Hoofdstuk 8. In stand houden historische graven en opvallende grafbedekking

Artikel 25. Lijst oorlogsgraven

  • 1. De oorlogsgravenstichting houdt een lijst bij van oorlogsgraven en geldt, met uitzondering van de oorlogsgraven waarvan nabestaanden over het recht beschikken, als rechthebbende van de in deze lijst opgenomen graven.

  • 2. Derden kunnen voorafgaand aan ruimingen het college verzoeken om in contact gebracht te worden met nabestaanden van graven waarop een naar hun mening historisch waardevol grafmonument is geplaatst. Dit met als doel het grafmonument niet verloren te laten gaan.

Hoofdstuk 9. Inrichting register

Artikel 26. Voorschriften

  • 1. Het college stelt voorschriften vast voor het register van de begraven lijken.

  • 2. Het register wordt bijgehouden door de beheerder.

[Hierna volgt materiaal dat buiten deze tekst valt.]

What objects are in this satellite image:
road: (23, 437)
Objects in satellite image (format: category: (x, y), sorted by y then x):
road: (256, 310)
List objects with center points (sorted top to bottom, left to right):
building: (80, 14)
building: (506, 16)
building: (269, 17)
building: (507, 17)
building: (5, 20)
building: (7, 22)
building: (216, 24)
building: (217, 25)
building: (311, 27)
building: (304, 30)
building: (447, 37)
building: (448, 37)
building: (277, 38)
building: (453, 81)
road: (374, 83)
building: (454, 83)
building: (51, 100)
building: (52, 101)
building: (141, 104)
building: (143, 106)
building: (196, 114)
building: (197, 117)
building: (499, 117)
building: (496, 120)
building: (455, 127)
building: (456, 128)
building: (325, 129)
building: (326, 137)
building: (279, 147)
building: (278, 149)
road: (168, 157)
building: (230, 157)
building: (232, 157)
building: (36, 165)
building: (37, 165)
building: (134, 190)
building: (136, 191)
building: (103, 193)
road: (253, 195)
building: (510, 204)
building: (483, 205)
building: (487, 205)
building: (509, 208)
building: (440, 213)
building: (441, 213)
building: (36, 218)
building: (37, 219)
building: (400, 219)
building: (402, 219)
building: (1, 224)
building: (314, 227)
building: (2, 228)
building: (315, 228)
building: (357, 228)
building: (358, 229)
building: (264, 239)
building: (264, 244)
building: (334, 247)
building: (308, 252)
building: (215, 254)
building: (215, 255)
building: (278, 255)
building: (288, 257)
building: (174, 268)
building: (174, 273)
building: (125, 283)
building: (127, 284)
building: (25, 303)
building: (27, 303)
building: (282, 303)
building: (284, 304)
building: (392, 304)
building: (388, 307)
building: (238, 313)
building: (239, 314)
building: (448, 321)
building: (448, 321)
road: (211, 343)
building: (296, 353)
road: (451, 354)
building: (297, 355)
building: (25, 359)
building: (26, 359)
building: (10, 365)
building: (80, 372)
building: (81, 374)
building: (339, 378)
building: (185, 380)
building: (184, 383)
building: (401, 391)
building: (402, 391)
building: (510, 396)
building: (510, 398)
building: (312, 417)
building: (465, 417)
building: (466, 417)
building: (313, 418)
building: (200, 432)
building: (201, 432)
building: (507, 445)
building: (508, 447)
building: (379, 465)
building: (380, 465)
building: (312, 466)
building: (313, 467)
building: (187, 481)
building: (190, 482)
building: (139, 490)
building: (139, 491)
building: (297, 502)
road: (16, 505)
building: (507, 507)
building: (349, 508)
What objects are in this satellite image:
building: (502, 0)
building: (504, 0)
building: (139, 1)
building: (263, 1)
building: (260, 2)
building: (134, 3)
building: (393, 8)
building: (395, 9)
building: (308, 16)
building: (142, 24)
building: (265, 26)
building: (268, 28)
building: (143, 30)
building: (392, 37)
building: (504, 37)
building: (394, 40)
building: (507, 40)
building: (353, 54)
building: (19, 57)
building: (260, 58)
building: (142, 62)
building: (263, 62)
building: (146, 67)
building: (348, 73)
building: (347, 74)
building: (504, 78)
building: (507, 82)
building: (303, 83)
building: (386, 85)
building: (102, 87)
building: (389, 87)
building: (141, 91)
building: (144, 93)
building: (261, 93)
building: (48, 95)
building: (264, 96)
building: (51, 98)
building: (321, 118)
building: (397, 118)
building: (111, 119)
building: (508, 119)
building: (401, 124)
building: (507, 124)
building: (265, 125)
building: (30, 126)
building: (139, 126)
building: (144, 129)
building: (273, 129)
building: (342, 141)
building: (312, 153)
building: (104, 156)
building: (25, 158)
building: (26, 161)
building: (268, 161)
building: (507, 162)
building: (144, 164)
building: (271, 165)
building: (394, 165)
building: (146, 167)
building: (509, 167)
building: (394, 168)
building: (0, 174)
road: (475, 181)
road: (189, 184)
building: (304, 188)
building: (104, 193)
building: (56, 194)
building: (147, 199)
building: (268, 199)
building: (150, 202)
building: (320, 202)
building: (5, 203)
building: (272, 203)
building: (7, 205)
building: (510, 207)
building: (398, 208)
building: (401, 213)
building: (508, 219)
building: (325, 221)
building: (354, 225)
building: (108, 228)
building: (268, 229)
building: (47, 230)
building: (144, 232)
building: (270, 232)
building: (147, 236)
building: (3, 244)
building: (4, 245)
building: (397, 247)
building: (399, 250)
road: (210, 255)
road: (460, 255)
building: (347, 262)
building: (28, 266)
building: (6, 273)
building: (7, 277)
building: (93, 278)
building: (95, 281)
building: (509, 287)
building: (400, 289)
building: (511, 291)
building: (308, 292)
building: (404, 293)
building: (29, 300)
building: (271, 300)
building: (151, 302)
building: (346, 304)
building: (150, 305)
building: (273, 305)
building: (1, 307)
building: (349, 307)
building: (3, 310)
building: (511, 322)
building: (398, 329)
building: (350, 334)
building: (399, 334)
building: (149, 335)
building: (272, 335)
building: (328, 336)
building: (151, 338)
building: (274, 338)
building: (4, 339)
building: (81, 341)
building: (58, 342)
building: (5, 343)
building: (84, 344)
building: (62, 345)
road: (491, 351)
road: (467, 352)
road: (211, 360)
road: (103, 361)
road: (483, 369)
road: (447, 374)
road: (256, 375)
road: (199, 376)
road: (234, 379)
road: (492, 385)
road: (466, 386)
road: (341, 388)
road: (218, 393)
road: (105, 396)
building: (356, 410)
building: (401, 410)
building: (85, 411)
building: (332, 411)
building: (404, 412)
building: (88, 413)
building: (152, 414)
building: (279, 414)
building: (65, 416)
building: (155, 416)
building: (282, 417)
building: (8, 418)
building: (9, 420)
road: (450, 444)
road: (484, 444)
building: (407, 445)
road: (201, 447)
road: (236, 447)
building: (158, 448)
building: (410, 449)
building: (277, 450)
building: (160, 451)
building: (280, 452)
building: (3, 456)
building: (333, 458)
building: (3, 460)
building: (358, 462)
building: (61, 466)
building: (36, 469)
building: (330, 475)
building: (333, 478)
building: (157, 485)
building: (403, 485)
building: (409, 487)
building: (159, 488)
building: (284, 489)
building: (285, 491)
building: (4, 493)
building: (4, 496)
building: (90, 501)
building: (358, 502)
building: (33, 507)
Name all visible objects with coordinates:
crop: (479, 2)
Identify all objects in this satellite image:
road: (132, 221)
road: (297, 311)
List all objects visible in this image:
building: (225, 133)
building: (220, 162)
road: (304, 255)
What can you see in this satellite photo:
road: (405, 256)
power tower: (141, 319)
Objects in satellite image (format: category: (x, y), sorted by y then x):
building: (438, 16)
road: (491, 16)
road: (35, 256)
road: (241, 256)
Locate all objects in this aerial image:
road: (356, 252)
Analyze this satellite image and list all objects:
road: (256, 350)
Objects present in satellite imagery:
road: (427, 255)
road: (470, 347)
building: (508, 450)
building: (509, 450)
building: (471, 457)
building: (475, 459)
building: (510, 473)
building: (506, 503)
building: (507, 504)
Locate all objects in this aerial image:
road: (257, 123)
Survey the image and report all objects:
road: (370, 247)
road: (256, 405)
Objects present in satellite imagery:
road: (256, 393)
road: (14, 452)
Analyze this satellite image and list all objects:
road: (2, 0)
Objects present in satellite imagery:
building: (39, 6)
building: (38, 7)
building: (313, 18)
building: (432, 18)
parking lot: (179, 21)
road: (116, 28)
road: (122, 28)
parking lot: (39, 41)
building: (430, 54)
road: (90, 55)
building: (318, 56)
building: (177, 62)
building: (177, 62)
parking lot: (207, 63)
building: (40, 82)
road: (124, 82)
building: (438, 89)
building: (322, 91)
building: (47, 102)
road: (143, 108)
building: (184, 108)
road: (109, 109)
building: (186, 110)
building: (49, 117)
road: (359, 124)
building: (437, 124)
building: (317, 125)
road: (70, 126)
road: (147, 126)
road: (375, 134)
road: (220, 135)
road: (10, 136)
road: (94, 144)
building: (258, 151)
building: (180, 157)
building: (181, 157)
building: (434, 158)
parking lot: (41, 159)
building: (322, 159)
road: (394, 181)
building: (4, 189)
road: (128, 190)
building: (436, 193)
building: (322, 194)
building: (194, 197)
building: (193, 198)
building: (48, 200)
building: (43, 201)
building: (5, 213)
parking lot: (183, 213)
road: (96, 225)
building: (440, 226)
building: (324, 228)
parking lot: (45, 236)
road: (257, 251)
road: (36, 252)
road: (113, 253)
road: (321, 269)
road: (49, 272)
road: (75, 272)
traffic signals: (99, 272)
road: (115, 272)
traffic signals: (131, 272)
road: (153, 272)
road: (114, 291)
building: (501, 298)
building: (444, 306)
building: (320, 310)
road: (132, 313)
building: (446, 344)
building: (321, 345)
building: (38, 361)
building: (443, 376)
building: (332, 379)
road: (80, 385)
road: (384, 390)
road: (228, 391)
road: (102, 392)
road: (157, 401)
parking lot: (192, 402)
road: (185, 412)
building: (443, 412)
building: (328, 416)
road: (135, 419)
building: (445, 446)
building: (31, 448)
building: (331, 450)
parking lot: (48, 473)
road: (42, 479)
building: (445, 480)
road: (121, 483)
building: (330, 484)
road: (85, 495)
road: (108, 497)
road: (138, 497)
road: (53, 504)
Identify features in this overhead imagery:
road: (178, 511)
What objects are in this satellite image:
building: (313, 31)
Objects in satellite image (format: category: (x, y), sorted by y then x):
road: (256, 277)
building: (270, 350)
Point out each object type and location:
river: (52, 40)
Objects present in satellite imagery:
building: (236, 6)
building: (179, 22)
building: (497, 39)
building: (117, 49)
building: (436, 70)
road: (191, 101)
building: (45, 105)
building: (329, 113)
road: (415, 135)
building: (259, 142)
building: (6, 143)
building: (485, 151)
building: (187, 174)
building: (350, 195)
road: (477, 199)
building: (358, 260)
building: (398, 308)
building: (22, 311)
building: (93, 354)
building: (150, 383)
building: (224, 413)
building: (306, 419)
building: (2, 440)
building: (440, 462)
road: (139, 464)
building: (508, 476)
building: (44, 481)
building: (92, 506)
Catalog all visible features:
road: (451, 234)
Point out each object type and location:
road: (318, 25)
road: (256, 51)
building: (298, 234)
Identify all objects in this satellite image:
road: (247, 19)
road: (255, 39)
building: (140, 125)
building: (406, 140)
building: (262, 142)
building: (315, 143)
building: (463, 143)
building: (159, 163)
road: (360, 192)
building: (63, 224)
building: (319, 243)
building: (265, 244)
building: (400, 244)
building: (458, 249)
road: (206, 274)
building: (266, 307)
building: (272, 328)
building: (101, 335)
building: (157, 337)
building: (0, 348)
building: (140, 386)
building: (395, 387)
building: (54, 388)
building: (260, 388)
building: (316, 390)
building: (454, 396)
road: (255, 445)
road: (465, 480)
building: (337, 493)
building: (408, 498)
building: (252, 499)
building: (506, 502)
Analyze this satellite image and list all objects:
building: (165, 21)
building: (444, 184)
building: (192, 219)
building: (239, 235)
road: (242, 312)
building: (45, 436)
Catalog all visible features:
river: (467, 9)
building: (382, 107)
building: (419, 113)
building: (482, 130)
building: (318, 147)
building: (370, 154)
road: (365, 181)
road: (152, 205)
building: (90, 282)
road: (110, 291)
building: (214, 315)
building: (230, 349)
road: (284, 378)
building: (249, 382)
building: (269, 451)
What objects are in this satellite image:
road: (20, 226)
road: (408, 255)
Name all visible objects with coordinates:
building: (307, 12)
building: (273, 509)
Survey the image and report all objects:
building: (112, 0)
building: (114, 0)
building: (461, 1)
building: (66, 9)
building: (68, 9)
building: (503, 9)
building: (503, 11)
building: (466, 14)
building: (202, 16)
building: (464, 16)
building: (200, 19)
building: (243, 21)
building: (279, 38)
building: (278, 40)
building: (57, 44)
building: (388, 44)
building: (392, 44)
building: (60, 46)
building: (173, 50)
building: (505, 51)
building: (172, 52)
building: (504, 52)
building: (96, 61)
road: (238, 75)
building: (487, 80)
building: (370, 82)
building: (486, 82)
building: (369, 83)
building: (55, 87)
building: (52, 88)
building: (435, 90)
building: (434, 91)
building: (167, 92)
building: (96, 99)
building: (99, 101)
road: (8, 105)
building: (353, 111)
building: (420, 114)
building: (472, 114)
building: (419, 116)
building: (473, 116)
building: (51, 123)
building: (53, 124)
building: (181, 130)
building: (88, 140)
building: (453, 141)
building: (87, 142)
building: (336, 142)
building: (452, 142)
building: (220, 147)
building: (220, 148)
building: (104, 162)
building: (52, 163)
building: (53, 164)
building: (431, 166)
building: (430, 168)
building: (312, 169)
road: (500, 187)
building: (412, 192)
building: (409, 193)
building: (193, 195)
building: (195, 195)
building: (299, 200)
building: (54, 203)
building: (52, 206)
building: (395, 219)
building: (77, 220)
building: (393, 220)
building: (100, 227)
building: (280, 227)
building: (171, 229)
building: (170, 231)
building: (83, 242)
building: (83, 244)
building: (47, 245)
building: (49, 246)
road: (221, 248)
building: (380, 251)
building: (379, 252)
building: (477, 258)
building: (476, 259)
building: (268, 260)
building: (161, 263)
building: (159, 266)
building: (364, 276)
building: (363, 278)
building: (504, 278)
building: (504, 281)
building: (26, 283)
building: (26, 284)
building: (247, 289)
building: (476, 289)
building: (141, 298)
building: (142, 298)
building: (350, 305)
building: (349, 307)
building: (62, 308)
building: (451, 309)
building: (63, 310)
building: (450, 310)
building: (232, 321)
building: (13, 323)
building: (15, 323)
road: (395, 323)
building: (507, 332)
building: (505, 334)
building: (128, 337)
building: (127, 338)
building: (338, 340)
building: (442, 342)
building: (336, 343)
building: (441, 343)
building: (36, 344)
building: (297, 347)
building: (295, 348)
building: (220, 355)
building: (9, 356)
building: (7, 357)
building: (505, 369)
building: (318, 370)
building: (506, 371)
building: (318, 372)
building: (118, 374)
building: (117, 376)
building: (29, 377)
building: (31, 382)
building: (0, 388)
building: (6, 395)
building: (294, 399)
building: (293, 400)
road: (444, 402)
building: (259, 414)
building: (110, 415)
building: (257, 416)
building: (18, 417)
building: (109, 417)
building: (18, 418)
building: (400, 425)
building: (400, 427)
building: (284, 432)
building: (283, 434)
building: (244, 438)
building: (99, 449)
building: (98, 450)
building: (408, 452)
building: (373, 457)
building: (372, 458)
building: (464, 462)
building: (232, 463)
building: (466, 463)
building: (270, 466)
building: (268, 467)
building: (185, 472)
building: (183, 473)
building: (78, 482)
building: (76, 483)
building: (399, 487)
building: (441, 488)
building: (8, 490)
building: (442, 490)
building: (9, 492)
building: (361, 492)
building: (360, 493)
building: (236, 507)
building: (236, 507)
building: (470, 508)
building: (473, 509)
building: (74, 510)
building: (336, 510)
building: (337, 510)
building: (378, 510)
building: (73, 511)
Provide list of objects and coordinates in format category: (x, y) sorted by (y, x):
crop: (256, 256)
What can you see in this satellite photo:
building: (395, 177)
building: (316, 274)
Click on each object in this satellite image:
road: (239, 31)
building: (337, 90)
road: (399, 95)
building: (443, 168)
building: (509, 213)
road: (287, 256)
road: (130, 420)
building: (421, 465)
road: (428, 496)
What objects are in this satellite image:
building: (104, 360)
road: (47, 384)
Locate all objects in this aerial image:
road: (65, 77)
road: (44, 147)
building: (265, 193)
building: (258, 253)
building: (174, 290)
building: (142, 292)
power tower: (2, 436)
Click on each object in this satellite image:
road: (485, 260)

Hoofdstuk 10. Slotbepalingen

Artikel 27. Intrekking oude regeling

De verordening Beheersverordening gemeentelijke begraafplaatsen Terneuzen 2006, vastgesteld op 23 februari 2006, wordt ingetrokken.

Artikel 28. Overgangsbepaling

  • 1. Besluiten van het college die genomen zijn krachtens de onder artikel 27 genoemde verordening gelden als besluiten genomen krachtens deze verordening.

  • 2. Indien voor het tijdstip van inwerkingtreding van deze verordening een aanvraag om vergunning op grond van de onder artikel 27 genoemde verordening is ingediend en voor het tijdstip van inwerkingtreding van deze verordening niet op de aanvraag is beslist, wordt daarop deze verordening toegepast.

Artikel 29. Strafbepaling

Overtreding van enige bepaling van deze verordening wordt gestraft met een geldboete van de eerste categorie en kan bovendien worden gestraft met openbaarmaking van de rechterlijke uitspraak.

Artikel 30. Inwerkingtreding

Deze verordening treedt in werking op 15 november 2011

Artikel 31. Citeertitel

Deze verordening wordt aangehaald als: Beheersverordening gemeentelijke begraafplaatsen gemeente Terneuzen 2011.

Ondertekening

Besloten in de openbare vergadering van de gemeenteraad d.d. 3 november 2011.